**Your assignment**:
Only the closing portion of the entries is to be reproduced: the line containing "Engineering • Construction • EH&S • Energy" through the very last line, exactly as written.

**Records for this exercise**:
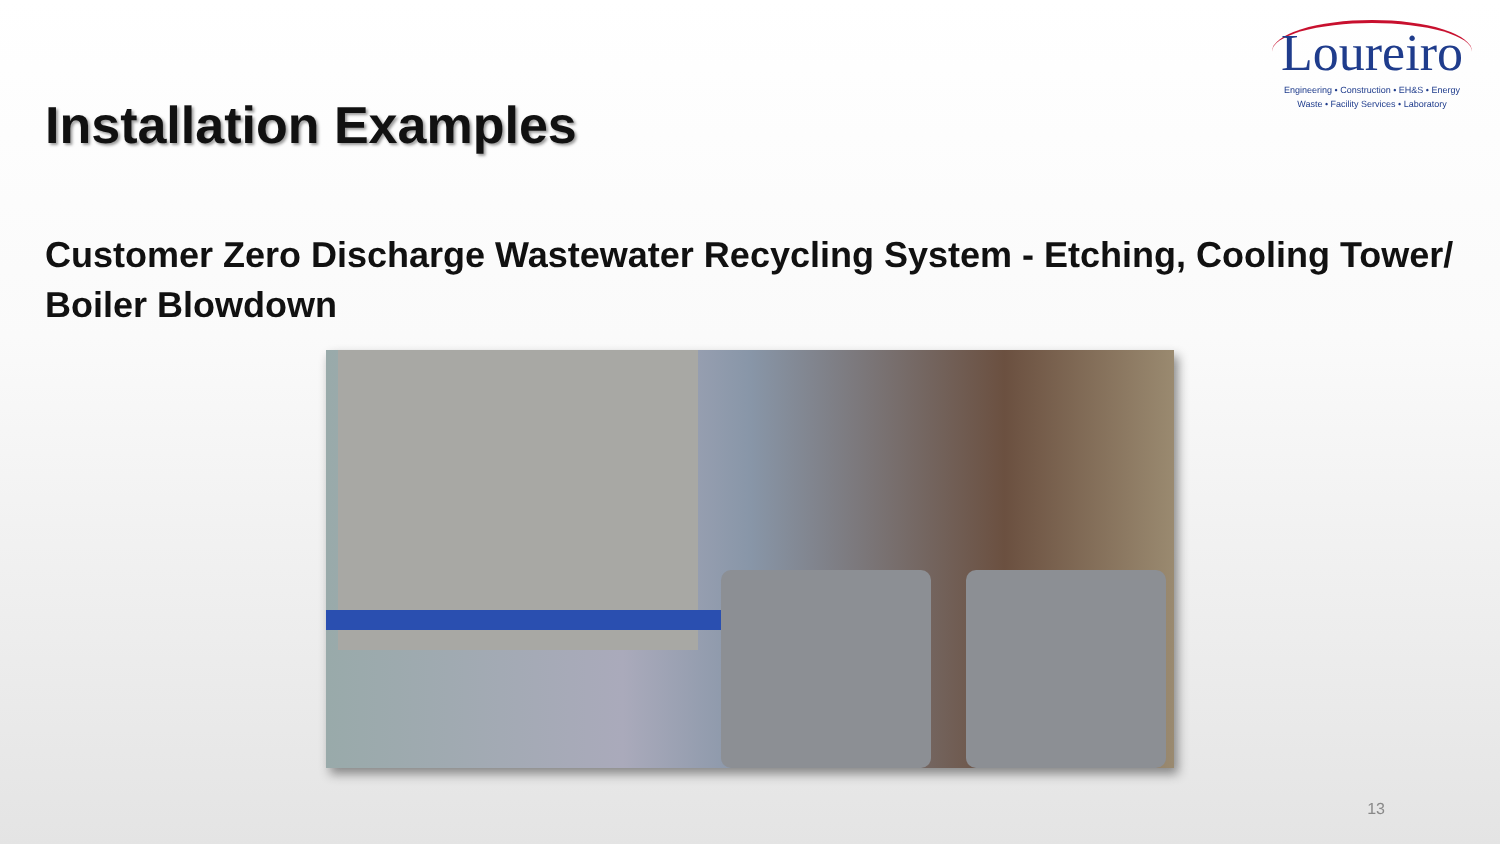Installation Examples
Loureiro
Engineering • Construction • EH&S • Energy
Waste • Facility Services • Laboratory
Customer Zero Discharge Wastewater Recycling System - Etching, Cooling Tower/ Boiler Blowdown
13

**Answer**:
Engineering • Construction • EH&S • Energy
Waste • Facility Services • Laboratory
Customer Zero Discharge Wastewater Recycling System - Etching, Cooling Tower/ Boiler Blowdown
13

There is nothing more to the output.